Generally speaking, pursuant to these various embodiments, temporally parsed data regarding at least a first item is captured. This temporally parsed data comprises data that corresponds to substantially simultaneous samples of the first item with respect to at least a first and a second different points of view. Conditional probabilistic analysis of at least some of this temporally parsed data is then automatically used to disambiguate state information as pertains to this first item. This conditional probabilistic analysis comprises analysis of at least some of the temporally parsed data as corresponds in a given sample to both the first point of reference and the second point of reference.
In cases where there is more than one such item, if desired, these teachings will further accommodate automatically using, at least in part, disjoint probabilistic analysis of the temporally parsed data as pertains to multiple such items to disambiguate state information as pertains to a given one of the points of reference for the first item from information as pertains to the given one of the points of reference for a second such item.
So configured, these teachings facilitate the use of multiple data capture points of view when disambiguating state information for a given item. These teachings achieve such disambiguation in a manner that requires considerably less computational capacity and capability than might otherwise be expected. In particular, these teachings are suitable for use in substantially real-time monitoring settings where a relatively high number of items, such as pedestrians or the like, are likely at any given time to be visually interacting with one another in ways that would otherwise tend to lead to confused or ambiguous monitoring results when relying only upon relatively modest computational capabilities.
Furthermore, and as will be evident below, these teachings provide a superior solution to multi-target occlusion problems by leveraging the availability of multiocular videos. These teachings permit avoidance of the computational complexity that is generally inherent in centralized methods that rely on joint-state representation and joint data association.
These and other benefits may become clearer upon making a thorough review and study of the following detailed description. Referring now to the drawings, and in particular to
This activity of capturing temporally parsed data can therefore comprise, for example, providing a video stream as provided by data capture devices of a particular scene (such as a scene of a sidewalk, an airport security line, and so forth) where various of the frames contain data (that is, images of objects) that represent samples captured at different times. Although, as noted, such data can comprise a wide variety of different kinds of objects, for the sake of simplicity and clarity the remainder of this description shall presume that the objects are images of physical objects unless stated otherwise. Those skilled in the art will recognize and understand that this convention is undertaken for the sake of illustration and is not intended as any suggestion of limitation with respect to the scope of these teachings.
Pursuant to these teachings, this activity of capturing temporally parsed data can comprises capturing temporally parsed data regarding at least a first item, wherein the temporally parsed data comprises data corresponding to substantially simultaneous samples of the at least first item with respect to at least first and second different points of reference. This can comprise, for example, providing data that has been captured using at least two cameras that are positioned to have differing view of the first item.

SOURCE DATA:
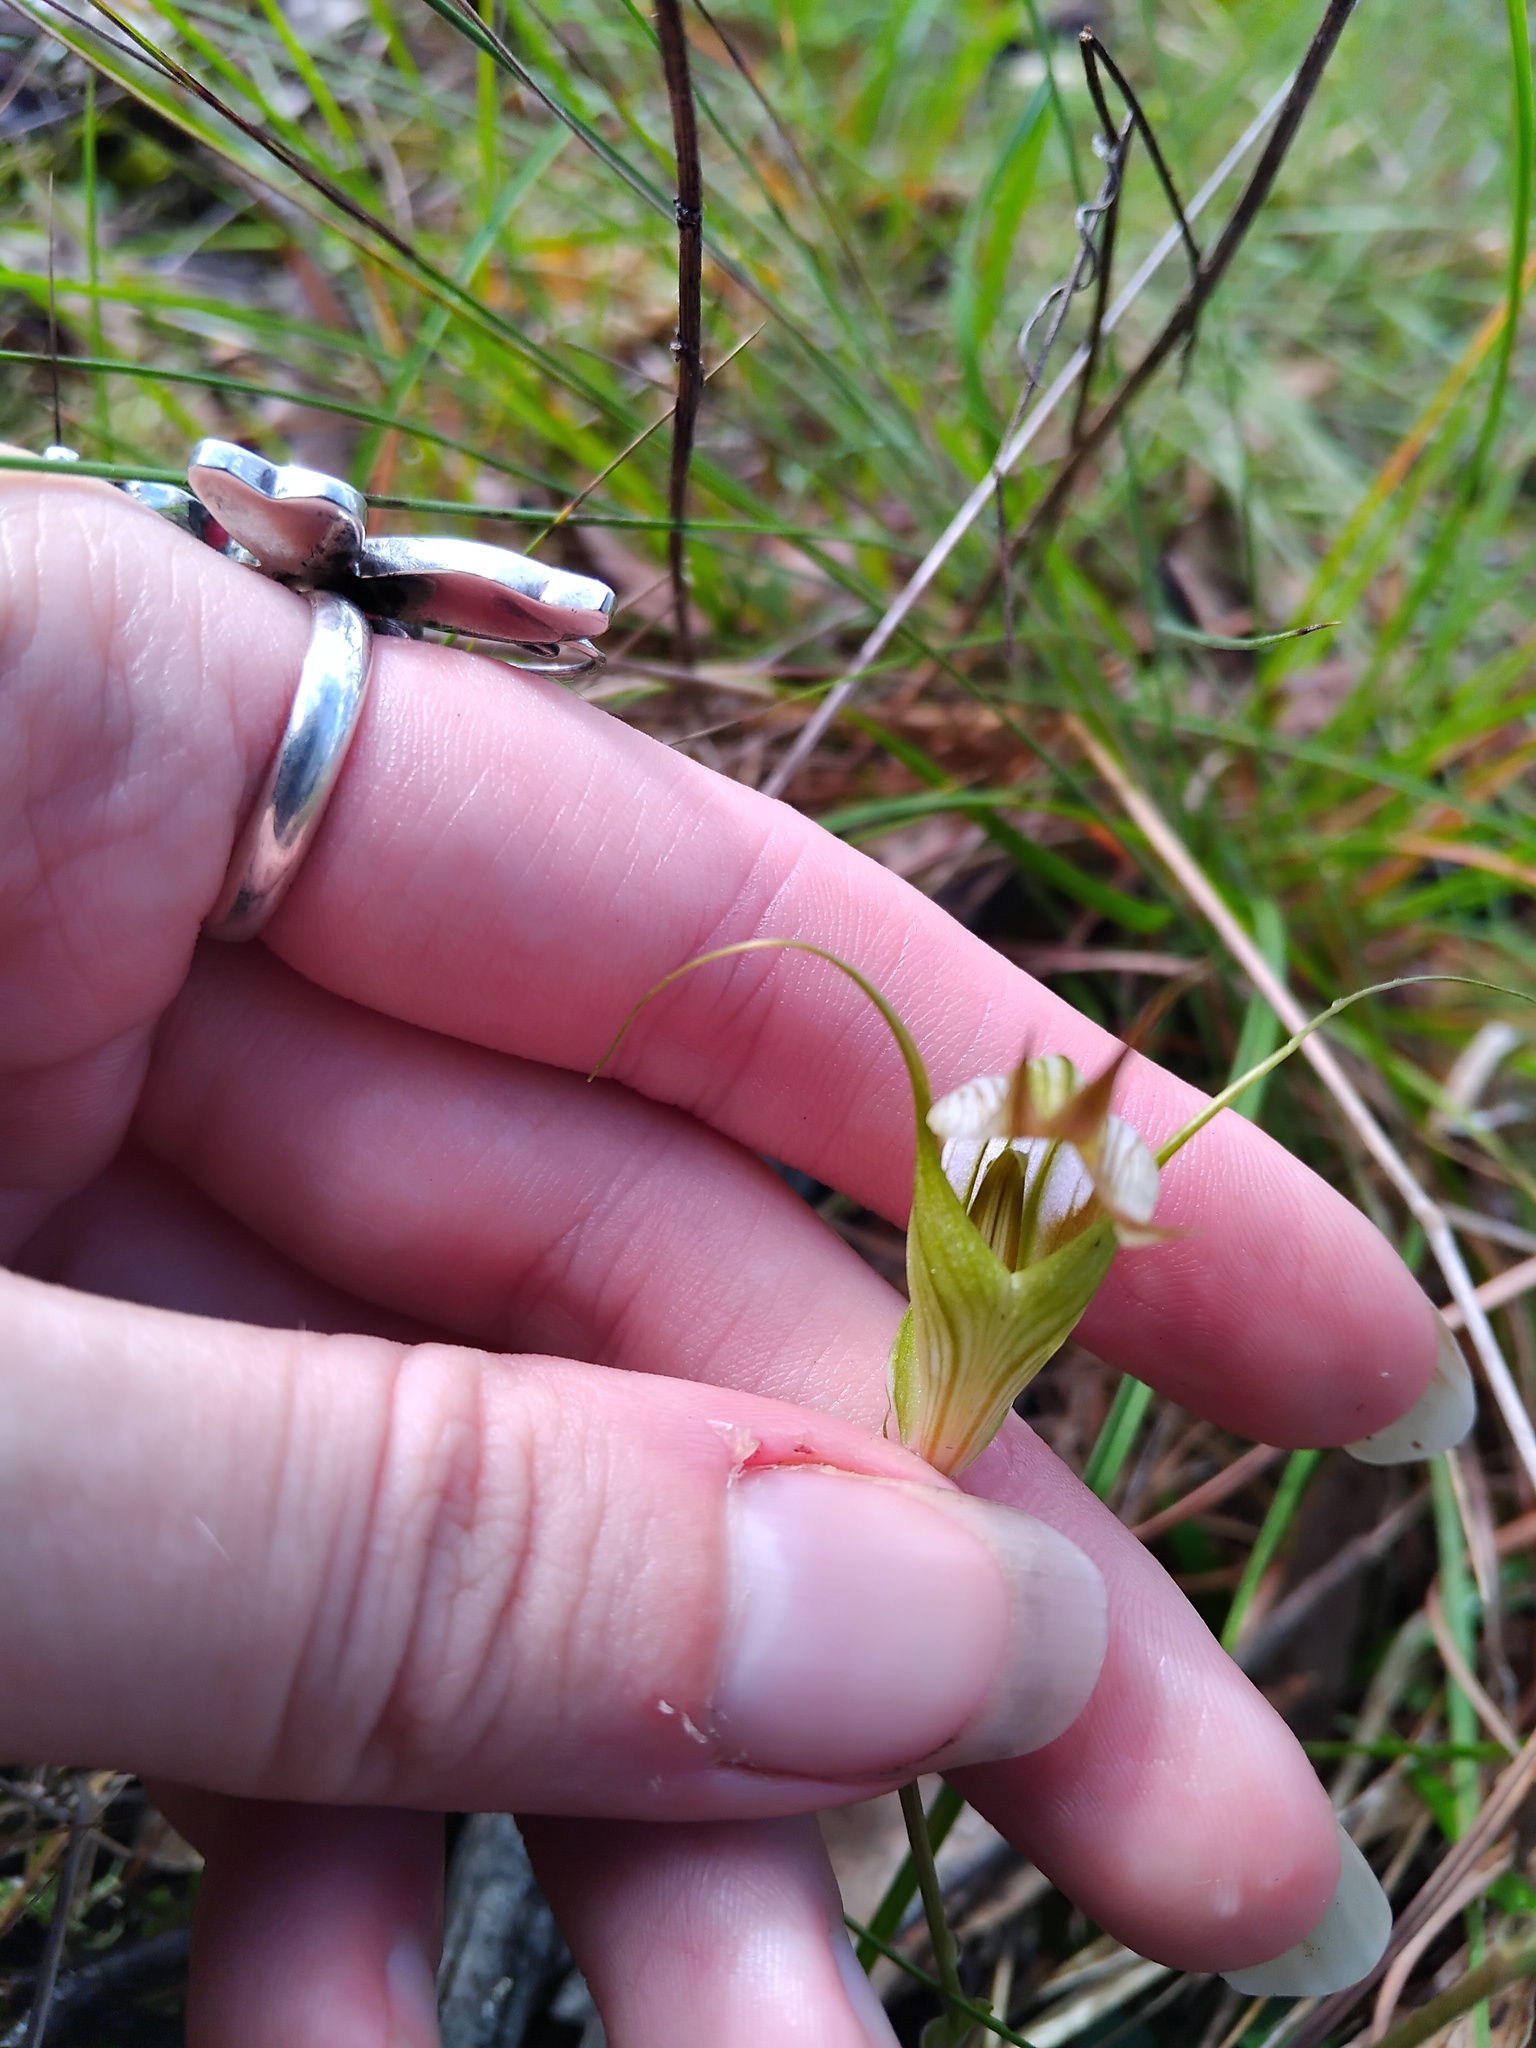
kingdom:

GOAL 1:
In the passage on multi-view item tracking, why does the rest of the description assume that the objects are images of physical objects? Answer in one to three sentences.
GOAL 2:
Transcribe the passage on multi-view item tracking, starting at "In cases where" and ending at "second such item.".

FULL ANSWER 1:
The description makes that assumption for simplicity and clarity. It says the choice only illustrates the teachings and does not limit their scope, since the data can hold many other kinds of objects.

FULL ANSWER 2:
In cases where there is more than one such item, if desired, these teachings will further accommodate automatically using, at least in part, disjoint probabilistic analysis of the temporally parsed data as pertains to multiple such items to disambiguate state information as pertains to a given one of the points of reference for the first item from information as pertains to the given one of the points of reference for a second such item.